W3. Ablation studies on the sensitivity to hyperparameters

We agree the suggested experiments are necessary, and thus we provide the ablation studies on the sensitivity to hyperparameters as follows. In particular, we show the PSNR metric (dB) evaluated on the SIDD denoising test set. The experimental results demonstrate the moderate values for these two hyperparameters achieved the best performance, which means carefully balancing the roles of the restoration model and diffusion mode is crucial during their joint training.

beta/gamma	1	5	10
0.1	34.14	34.23	34.07
0.2	34.20	34.39	34.11
0.5	34.09	33.94	33.75

W4. Analysis of the performance differences across different tasks

The improvement in image deraining (Table 2) shows that the improvement achieved by our method is apparent compared to that of the vanilla model, where +1.35 dB gain can be achieved in the PSNR metric. For the image deblurring task (Table 3), we acknowledge that +0.19 dB improvement is not as noticeable as other tasks; however, the performance still surpasses the classical domain adaptation methods and state-of-the-art self-supervised learning methods.
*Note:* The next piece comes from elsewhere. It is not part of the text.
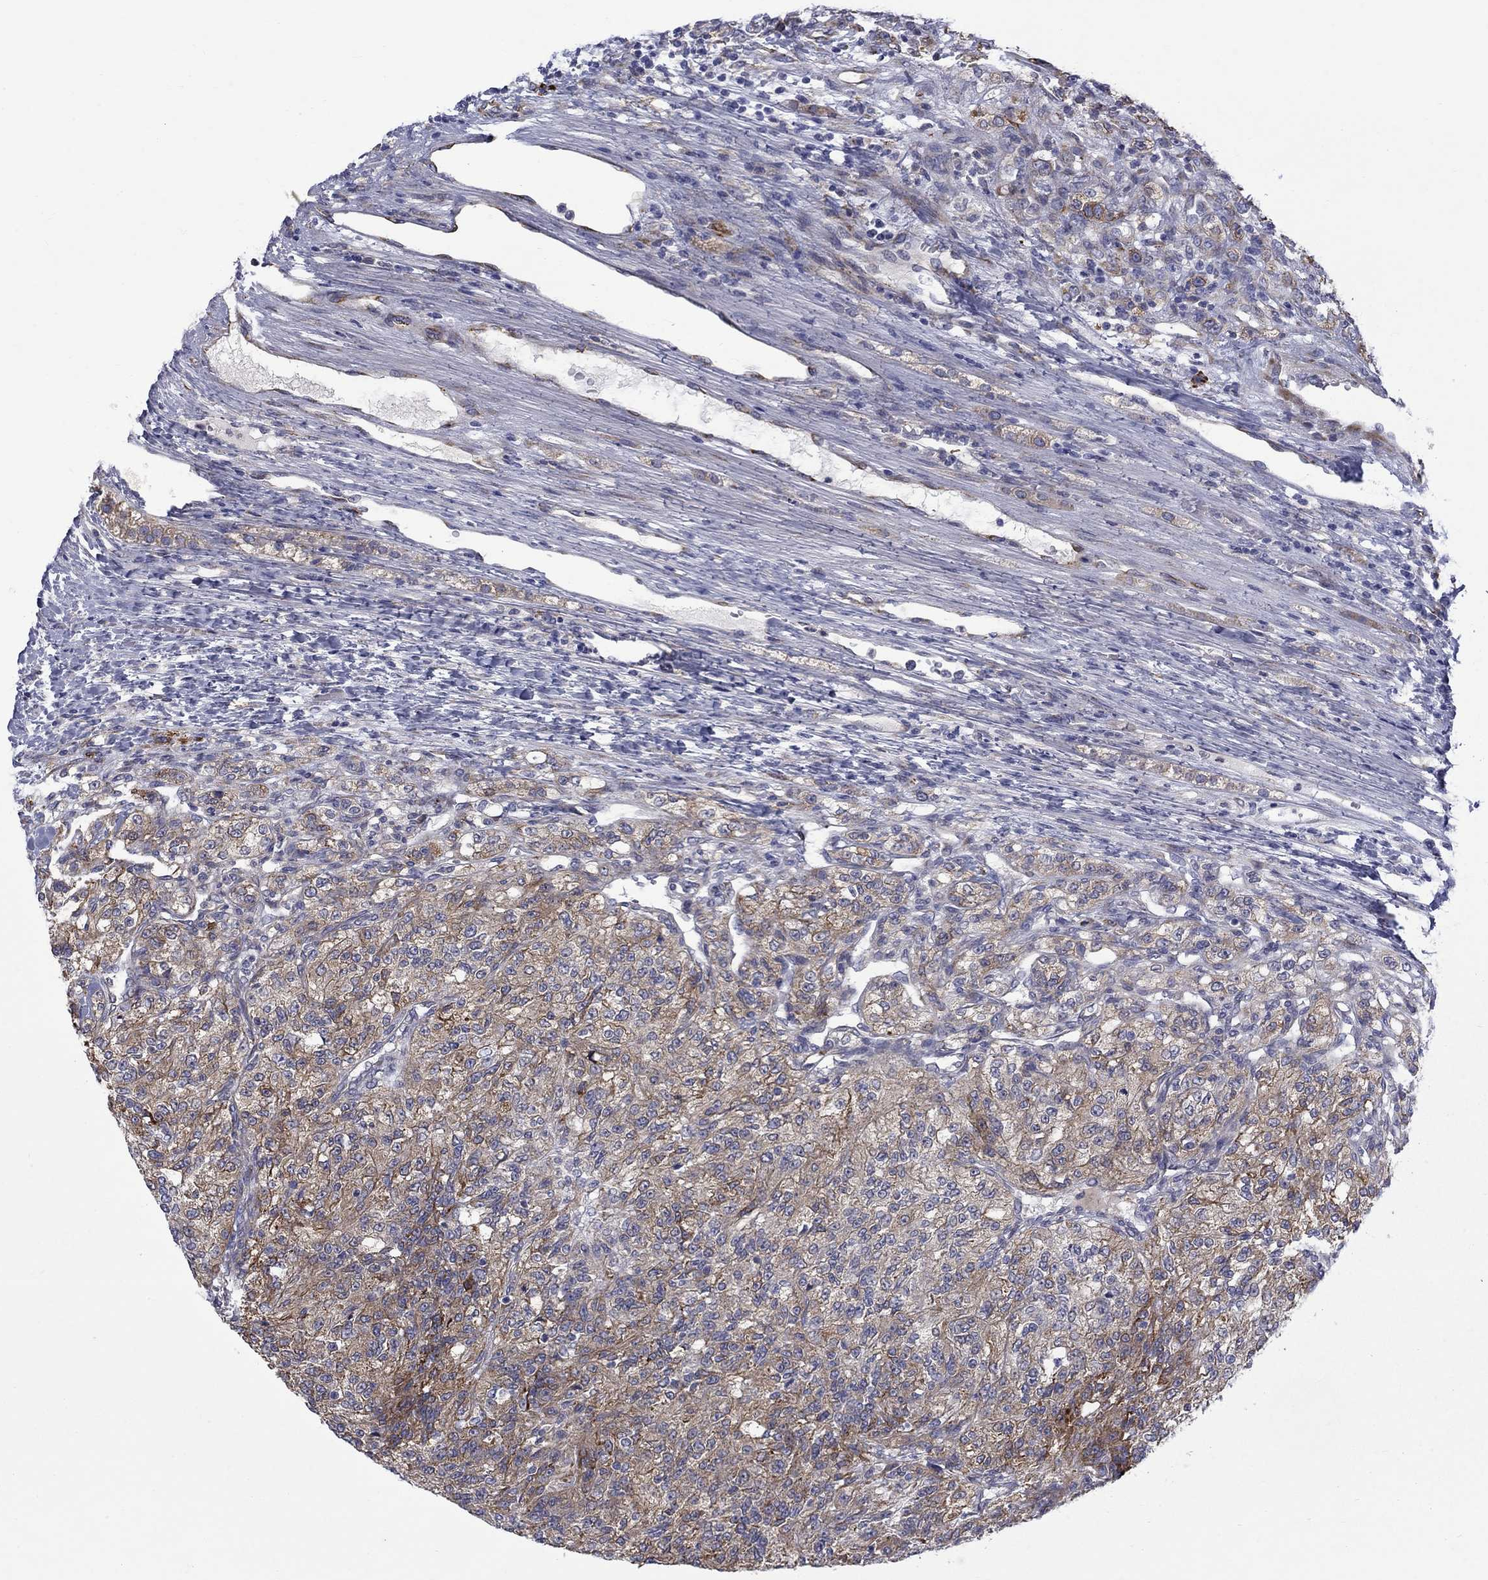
{"staining": {"intensity": "moderate", "quantity": "25%-75%", "location": "cytoplasmic/membranous"}, "tissue": "renal cancer", "cell_type": "Tumor cells", "image_type": "cancer", "snomed": [{"axis": "morphology", "description": "Adenocarcinoma, NOS"}, {"axis": "topography", "description": "Kidney"}], "caption": "This micrograph reveals immunohistochemistry (IHC) staining of human renal adenocarcinoma, with medium moderate cytoplasmic/membranous expression in about 25%-75% of tumor cells.", "gene": "ASNS", "patient": {"sex": "female", "age": 63}}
We also provided a discussion to analyze the different improvements across different restoration tasks as one of our limitations in Section 4.4. The related content has been presented here for your convenience: The natural mission of the diffusion model is to predict the noises mixed in the input, which is usually sampled from a high-frequency distribution. Diffusion models excel at capturing and modeling these small-scale variations due to their ability to learn fine-grained details through their denoising process. Thus, higher improvements can be observed in image denoising and deraining tasks, which typically involve high-frequency noises in images. By contrast, low-frequency noise in blurred images, which consists of smooth, gradual changes in intensity, can be more insensitive for diffusion models. This type of noise affects larger regions of the image and requires the model to correct broad, sweeping distortions rather than fine details. As a result, diffusion models may struggle to fully restore images with low-frequency noise compared to those with high-frequency noise. We leave it as one of the future works.